REQUEST A
Answer these questions from the text on scientists who reject philosophy:
(i) Which thinker is named in connection with the normal phase of science?
(ii) What did the logical positivists consider metaphysics to be?
(iii) Which two scientists are named as sharing the same epistemic ball park as the Logical Positivists?
REQUEST B
Revise the text on scientists who reject philosophy from "From this perspective, the" up to and including "when doing so.", putting "immaterial" in place of "irrelevant".

Why have those scientists who rejected or opposed philosophy, still succeeded?

Either (1) they are succeeding because they are correct in rejecting philosophy. (2) They are succeeding, but they are engaging in philosophy without knowing or acknowledging it. (3) They are succeeding because they are, per Kuhn, in the normal phase of science. If they were in the the revolutinoary phase or pre-paradigm phase they would not succeed unless they engaged with philosophical (metaphysical and epistemological) questions.

(1): Scientists who reject philosophy are correct, philosophy isn't relevant to science:

Those oppose philosophy as useless or no longer relevant to science are subscribing to a colloquial version of the philosophical view called Logical Positivism. Logical positivists held that the only meaningful statements are those based on logic and empirical facts (i.e. scientific statements). They were strongly opposed to metaphysics, which they considered to be literal nonsense since metaphysical statements could not be verified experimentally. And although they didn't reject philosophy all together (after all, they themselves were philosophers), they saw it merely as a set of linguistic and logic tools that served mainly a method of clarifying scientific statements and questions. Although Weinberg, Krauss, and co. don't agree on the details with the Logical Positivists, they are in the overall same epistemic ball park with them, in the sense that they view empirical observation as the only source of truth.

From this perspective, the scientists who reject philosophy are indeed correct. Philosophy is irrelevant (specifically metaphysics and epistemology) to their field, and that is why they are succeeding in their chosen filed.

(2): Scientists who reject philosophy are doing philosophy, they just don't know it (or won't admit it):

There are several criticisms of the Logical Positivist position, but in the context of your question, the relevant one is that claiming that the only meaningful facts are empirical ones and that non-testable metaphysical statements are meaningless is itself a metaphysical statement. So the scientists who reject metaphysics and epistemology as irrelevant to science are implicitly taking a philosophical position when doing so.

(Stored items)
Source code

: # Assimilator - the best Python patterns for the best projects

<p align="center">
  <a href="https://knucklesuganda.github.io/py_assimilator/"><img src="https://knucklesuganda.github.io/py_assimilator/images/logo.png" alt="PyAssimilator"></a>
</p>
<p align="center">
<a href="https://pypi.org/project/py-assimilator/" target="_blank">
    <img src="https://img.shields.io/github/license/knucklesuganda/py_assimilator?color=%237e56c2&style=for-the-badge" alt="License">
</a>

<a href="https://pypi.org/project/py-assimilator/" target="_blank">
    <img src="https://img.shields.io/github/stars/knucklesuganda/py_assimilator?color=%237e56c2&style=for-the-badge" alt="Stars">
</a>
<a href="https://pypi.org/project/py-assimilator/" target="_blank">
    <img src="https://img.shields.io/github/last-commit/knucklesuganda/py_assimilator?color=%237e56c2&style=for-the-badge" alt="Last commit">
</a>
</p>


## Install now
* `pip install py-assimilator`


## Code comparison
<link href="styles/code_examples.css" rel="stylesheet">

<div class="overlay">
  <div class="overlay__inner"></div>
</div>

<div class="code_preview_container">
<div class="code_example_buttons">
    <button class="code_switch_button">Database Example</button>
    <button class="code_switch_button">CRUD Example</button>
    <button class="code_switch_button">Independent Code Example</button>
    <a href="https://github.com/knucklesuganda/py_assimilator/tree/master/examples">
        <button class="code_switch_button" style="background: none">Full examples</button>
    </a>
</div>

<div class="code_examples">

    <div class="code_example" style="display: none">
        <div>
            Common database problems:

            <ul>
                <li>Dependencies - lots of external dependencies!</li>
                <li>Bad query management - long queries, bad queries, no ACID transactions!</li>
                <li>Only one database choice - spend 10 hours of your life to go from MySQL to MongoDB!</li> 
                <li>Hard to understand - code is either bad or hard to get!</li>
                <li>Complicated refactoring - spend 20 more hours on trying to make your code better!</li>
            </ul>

PROBLEM SOLUTION A
(i) Kuhn.
(ii) Literal nonsense, since metaphysical statements could not be verified experimentally.
(iii) Weinberg and Krauss.

PROBLEM SOLUTION B
From this perspective, the scientists who reject philosophy are indeed correct. Philosophy is immaterial (specifically metaphysics and epistemology) to their field, and that is why they are succeeding in their chosen filed.

(2): Scientists who reject philosophy are doing philosophy, they just don't know it (or won't admit it):

There are several criticisms of the Logical Positivist position, but in the context of your question, the relevant one is that claiming that the only meaningful facts are empirical ones and that non-testable metaphysical statements are meaningless is itself a metaphysical statement. So the scientists who reject metaphysics and epistemology as immaterial to science are implicitly taking a philosophical position when doing so.